PROBLEM STATEMENT:
Each line below that contains "errors" should be counted; give the total alone.

RECORDS: Begin

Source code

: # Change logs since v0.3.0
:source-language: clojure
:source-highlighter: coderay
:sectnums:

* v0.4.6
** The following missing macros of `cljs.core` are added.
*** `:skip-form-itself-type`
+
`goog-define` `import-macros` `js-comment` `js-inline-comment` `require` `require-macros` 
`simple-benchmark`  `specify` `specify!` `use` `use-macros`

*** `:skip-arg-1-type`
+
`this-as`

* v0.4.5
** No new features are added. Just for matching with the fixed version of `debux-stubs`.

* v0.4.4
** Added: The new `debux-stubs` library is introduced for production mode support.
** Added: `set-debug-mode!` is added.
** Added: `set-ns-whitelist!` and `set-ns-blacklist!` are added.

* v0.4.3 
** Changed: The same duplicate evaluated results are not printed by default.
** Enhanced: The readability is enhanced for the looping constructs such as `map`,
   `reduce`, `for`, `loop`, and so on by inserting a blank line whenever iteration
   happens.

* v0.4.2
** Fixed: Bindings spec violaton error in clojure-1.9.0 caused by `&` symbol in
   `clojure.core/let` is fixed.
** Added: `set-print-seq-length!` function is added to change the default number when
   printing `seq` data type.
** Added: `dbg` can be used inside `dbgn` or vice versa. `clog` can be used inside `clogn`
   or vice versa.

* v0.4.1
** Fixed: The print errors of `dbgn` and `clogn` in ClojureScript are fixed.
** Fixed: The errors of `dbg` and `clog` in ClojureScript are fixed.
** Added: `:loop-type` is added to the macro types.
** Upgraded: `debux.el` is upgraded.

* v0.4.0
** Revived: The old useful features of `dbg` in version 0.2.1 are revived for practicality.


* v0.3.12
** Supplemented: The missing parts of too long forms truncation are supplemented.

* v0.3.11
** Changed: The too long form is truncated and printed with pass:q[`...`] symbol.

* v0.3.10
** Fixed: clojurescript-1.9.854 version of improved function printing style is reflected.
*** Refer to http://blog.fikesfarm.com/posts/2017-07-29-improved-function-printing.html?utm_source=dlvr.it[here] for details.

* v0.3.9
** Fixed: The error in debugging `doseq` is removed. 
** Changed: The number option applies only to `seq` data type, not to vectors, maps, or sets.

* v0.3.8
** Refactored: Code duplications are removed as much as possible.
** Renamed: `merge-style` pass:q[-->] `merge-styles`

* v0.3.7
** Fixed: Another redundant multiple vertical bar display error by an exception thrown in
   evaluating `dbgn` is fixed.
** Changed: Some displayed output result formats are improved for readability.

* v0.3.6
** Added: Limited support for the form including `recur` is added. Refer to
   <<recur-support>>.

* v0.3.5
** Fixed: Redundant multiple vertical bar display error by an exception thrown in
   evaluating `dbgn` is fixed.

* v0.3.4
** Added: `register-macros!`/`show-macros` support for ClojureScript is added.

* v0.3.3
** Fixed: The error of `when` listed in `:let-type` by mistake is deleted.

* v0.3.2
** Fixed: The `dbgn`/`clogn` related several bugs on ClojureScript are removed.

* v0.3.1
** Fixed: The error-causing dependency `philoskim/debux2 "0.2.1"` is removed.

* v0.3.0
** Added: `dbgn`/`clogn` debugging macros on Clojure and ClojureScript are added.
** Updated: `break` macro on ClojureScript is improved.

RECORDS: End

RESULT OF THE TASK:
2